# Work instructions
Your answer must be every line of the data below that holds the string "Familiares", copied exactly.

Page-level text extractions
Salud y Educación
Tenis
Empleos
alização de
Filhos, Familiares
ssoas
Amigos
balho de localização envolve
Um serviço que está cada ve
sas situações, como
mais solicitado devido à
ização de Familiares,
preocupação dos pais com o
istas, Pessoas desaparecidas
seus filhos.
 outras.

# Exercise solution
Filhos, Familiares
ização de Familiares,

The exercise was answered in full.